I can sympathize too, but I'm not done with those guys yet.
A happy side benefit of doing the interviews I do is that I get to grill a lot of so-called thought leaders face to face. I try to read their book and articles ahead of time. When I find an idea I like, I ask them about it, because that way I get that idea onto Artima. When I find something that sounds suspicious to me, I challenge them on it. Often (not always), I get a new perspective on what they said that makes more sense. In other words, often it doesn't quite come across in their book, but in person, I can be made to understand it.

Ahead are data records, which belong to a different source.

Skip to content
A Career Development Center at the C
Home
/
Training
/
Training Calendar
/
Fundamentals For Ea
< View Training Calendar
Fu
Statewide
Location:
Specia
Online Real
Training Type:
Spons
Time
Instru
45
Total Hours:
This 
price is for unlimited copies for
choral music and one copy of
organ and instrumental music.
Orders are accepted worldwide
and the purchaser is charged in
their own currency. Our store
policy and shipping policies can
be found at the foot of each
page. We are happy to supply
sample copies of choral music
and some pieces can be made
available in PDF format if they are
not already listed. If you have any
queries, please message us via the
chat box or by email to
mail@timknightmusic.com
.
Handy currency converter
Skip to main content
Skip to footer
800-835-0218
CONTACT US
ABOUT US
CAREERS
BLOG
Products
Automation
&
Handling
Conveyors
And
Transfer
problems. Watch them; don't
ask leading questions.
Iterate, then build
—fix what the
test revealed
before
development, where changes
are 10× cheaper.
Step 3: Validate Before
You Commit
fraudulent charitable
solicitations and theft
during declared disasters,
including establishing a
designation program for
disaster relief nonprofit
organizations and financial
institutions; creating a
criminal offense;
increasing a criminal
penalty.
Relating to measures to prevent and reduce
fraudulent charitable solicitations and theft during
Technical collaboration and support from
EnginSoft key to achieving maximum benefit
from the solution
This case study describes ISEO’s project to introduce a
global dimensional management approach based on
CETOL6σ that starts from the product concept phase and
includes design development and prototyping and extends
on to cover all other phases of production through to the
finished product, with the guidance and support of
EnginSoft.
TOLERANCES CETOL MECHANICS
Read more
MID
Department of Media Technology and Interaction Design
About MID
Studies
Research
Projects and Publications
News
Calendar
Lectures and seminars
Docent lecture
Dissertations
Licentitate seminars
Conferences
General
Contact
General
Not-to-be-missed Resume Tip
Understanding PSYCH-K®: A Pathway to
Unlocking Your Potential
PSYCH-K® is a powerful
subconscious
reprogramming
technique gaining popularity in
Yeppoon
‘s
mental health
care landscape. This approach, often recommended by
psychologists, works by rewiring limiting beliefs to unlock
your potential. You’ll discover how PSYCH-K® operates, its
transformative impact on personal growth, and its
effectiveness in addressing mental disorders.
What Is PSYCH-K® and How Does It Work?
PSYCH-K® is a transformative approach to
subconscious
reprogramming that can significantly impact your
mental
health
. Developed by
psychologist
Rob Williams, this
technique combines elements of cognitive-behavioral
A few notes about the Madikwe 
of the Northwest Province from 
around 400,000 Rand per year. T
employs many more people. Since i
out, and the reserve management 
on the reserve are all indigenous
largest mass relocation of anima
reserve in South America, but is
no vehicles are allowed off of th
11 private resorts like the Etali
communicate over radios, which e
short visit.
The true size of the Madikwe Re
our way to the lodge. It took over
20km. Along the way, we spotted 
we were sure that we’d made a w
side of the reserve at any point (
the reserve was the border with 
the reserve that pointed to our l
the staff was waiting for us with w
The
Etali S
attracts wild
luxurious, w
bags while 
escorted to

I've learned something from everyone I've talked to, even the ones who haven't done real work in a while. And I try to pass those insights along in the interview articles. That's why I'm not done with them. They have something to teach me if I look, even though some of what they have to say doesn't help me much.
In 1996, I took a year off and wrote a book. It took me a year, almost full time. I don't how anyone writes a book while they are working a full-time job with real responsibilities and deadlines. I assume some people do it, but I can't imagine how. So I think to some extent there is an intrinsic problem in that the people who have time to write, don't have time to do real work, at least while they are writing. Nowadays my time is filled with sales, marketing, contracts, writing, editing, and programming, quite a bit of programming. Guess what I don't have time to do? I don't have time to write. Actually, I do. I force myself to get one article a week out, but it is almost always an interview. My design book, which has been on the back burner for years, gets no attention. My blog gets no attention.
Last fall I interviewed Ward Cunningham, a thought-leader who has started a lot of snowballs rolling that ended up being rather large. When I asked Ward about wikis, one of the things he mentioned is that wikis let people who do real work have a voice. Ward said:
What you get as a wiki reader is access to people who had no voice before. The people to whom we are giving voice have a lot of instinct about what it's like to write, and ship, a computer program. Our industry honors certain traditions in its publications. If you want to contribute to a scientific journal, for example, you should be peer reviewed. Part of peer review is that you're familiar with all the other literature. And the other literature somehow that spiraled off into irrelevance. What was being written about programming didn't match what practicing programmers felt. With wiki, practicing programmers who don't have time to master the literature and get a column in a journal that's going to be read have a place where they could say things that are important to them. The wiki provides a different view.
What Ward said about wikis I also find true of weblogs. Weblogs give voice to programmers doing real work. I honestly am not sure how some bloggers find so much time to write, either, but I'm glad they do, because I learn from them. When I met you at the Jini Meet-up, Rick, I kept hearing you talk about how this XP practice or that agile practice doesn't scale or doesn't work well in your situation. You sounded like one of these people that Ward was talking about, people who know what it's like to write and ship a program, and that's why I wanted to bring you in as a blogger. You have contributed some reality checks on some popular, trendy ideas. It helps us figure out how to apply those ideas.
I'm not done with thought leaders, because I like that Kent Beck and Martin Fowler and Scott Meyers and Dave Thomas and Andy Hunt and Grady Booch and Erich Gamma and whoever else are out there building castles in the air. They give me lots to think about. But I also like to balance what those guys say with input from people who may be less famous, people who spend their days building real buildings on the ground that have to survive hurricanes and earthquakes. I learn from them as well.